Wherever the string "post" turns up in the data, copy the whole line.
(Beginning of MATERIAL TO PROCESS)
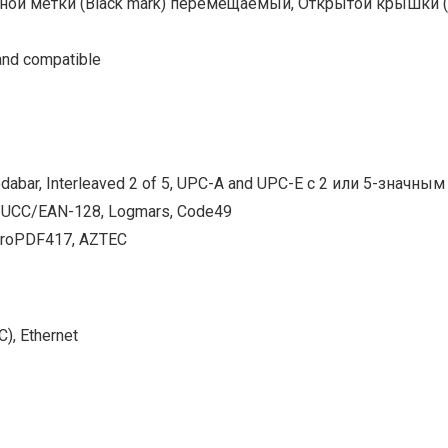
рной метки (Black mark) перемещаемый, Открытой крышки (C
nd compatible
bar, Interleaved 2 of 5, UPC-A and UPC-E с 2 или 5-значны
 UCC/EAN-128, Logmars, Code49
icroPDF417, AZTEC
, Ethernet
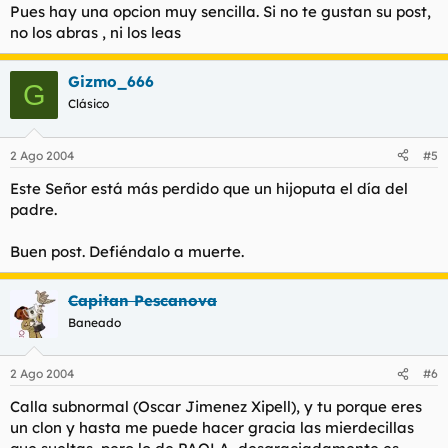
Pues hay una opcion muy sencilla. Si no te gustan su post,
no los abras , ni los leas
Gizmo_666
G
Clásico
2 Ago 2004
#5
Este Señor está más perdido que un hijoputa el día del
padre.
Buen post. Defiéndalo a muerte.
Capitan Pescanova
Baneado
2 Ago 2004
#6
Calla subnormal (Oscar Jimenez Xipell), y tu porque eres
un clon y hasta me puede hacer gracia las mierdecillas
(End of MATERIAL TO PROCESS)
**EXERCISE RESULT:**
Pues hay una opcion muy sencilla. Si no te gustan su post,
Buen post. Defiéndalo a muerte.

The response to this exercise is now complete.